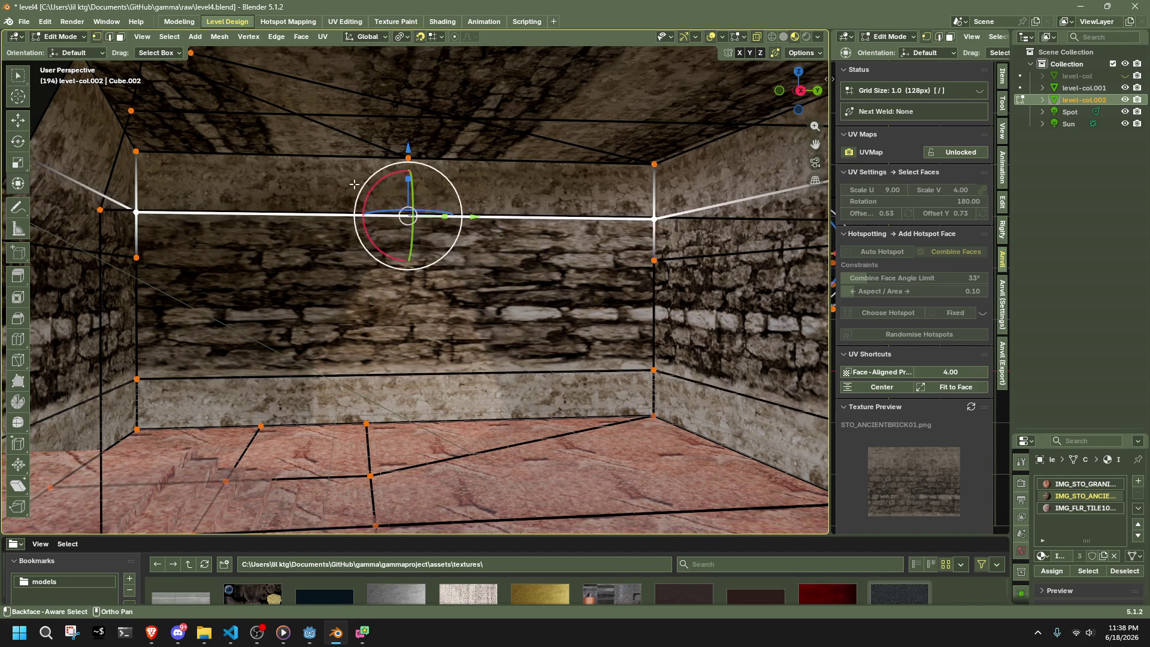
pyautogui.click(409, 157)
pyautogui.press('g')
pyautogui.press('g')
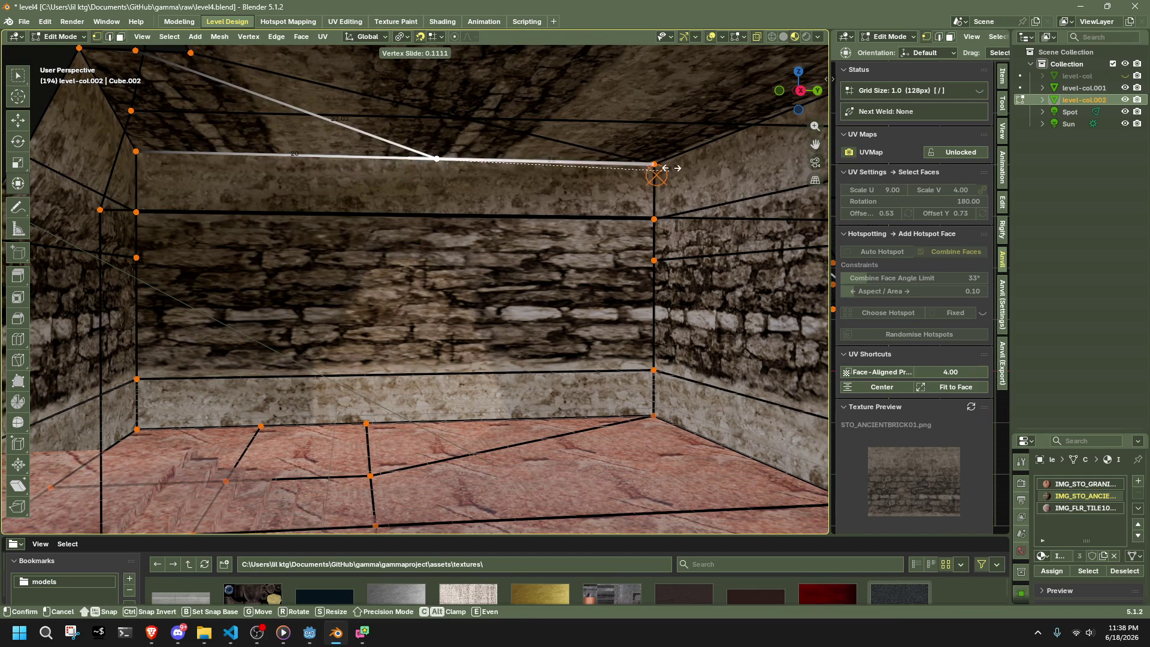
pyautogui.click(410, 180)
pyautogui.press('g')
pyautogui.press('g')
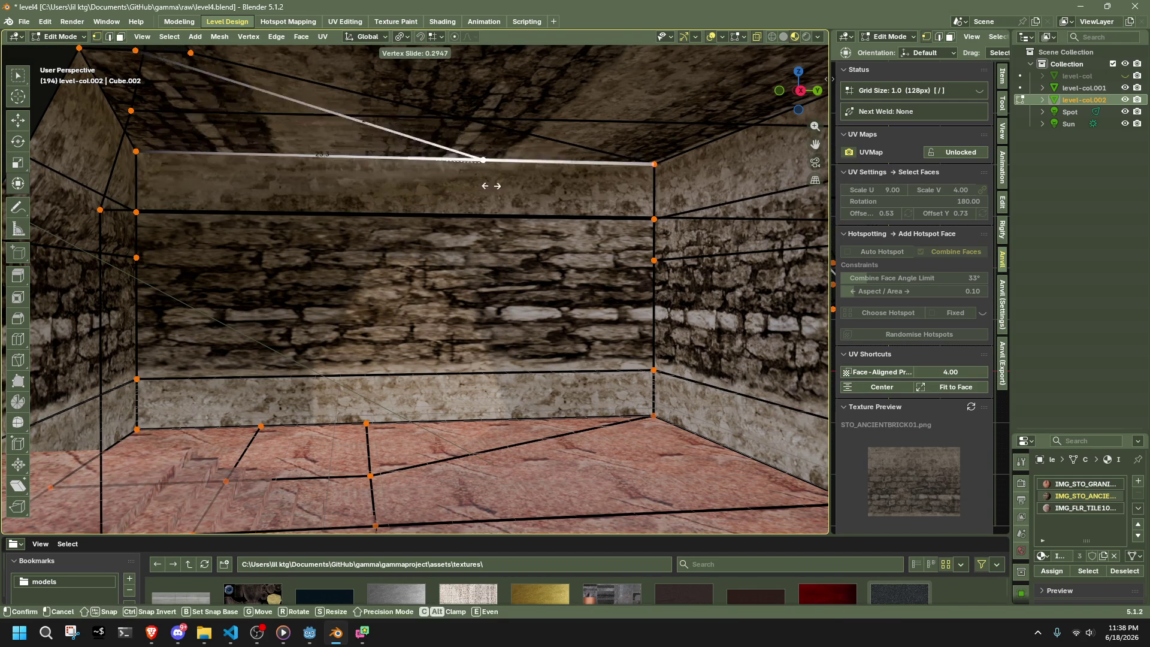
pyautogui.click(103, 226)
# - Slide the two stray floor vertices along their edges onto the wall corners
pyautogui.moveTo(348, 377)
pyautogui.mouseDown(button='middle')
pyautogui.moveTo(344, 420)
pyautogui.moveTo(384, 440)
pyautogui.moveTo(337, 403)
pyautogui.mouseUp(button='middle')
pyautogui.click(332, 352)
pyautogui.press('g')
pyautogui.press('g')
pyautogui.click(258, 346)
pyautogui.click(389, 352)
pyautogui.press('g')
pyautogui.press('g')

***

Problem to work on
Scan the data above for the word "moveTo", then copy every line that holds it.

Written response
pyautogui.moveTo(348, 377)
pyautogui.moveTo(344, 420)
pyautogui.moveTo(384, 440)
pyautogui.moveTo(337, 403)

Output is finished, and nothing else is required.